Ciò in quanto tale comportamento da parte della società di recupero credito può configurare una indebita pressione sul debitore per indurlo al pagamento del proprio debito.
Dall’istruttoria effettuata dall’Autorità è emerso che la società oggetto del procedimento avesse inviato almeno due SMS ad un familiare del reclamante (cioè la moglie, quindi un soggetto terzo rispetto al debitore medesimo), contenenti informazioni in ordine al fatto che il marito non aveva regolarmente provveduto al pagamento di un proprio debito nei confronti della società.
In considerazione di ciò, il Garante per la protezione dei dati personali ha ritenuto che la società abbia posto in essere una condotta illecita, poiché si è sostanziata in una violazione dei sopra richiamati principi di liceità, correttezza e trasparenza nonché di minimizzazione dei dati personali.
Per quanto concerne la quantificazione della sanzione amministrativa pecuniaria, il Garante ha ricordato che la stessa deve essere effettiva e dissuasiva (di ulteriori condotte illecita), ma allo stesso tempo anche proporzionata rispetto alla condotta posta in essere. Pertanto, l’Autorità ha preso in considerazione una serie di circostanze del caso di specie, quali, in primo luogo, il fatto che la società non si fosse conformata rispetto ad una disciplina in materia di privacy che era in vigore fin dal 2005 e forniva delle indicazioni di condotta abbastanza chiare. In secondo luogo, il fatto che non vi erano delle precedenti condotte analoghe da parte della società e che il reclamo inviato al Garante fosse stato isolato e relativo ad un solo interessato.
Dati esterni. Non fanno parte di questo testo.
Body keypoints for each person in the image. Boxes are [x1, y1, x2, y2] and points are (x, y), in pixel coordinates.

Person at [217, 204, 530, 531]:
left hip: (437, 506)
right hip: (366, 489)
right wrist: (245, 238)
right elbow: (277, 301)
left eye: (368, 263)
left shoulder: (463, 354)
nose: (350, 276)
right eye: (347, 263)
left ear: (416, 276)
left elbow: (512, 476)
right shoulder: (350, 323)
Infine, il Garante ha valutato il fatto che la stessa società aveva deciso di cancellare il numero di telefono della moglie dai contatti utili del reclamante.
In considerazione di tutti gli elementi di cui sopra, l’Autorità ha ritenuto congruo applicare nei confronti della società di recupero del credito la sanzione amministrativa del pagamento di una somma pari a €. 10.000, oltre alla pubblicazione del provvedimento stesso sul sito internet del Garante.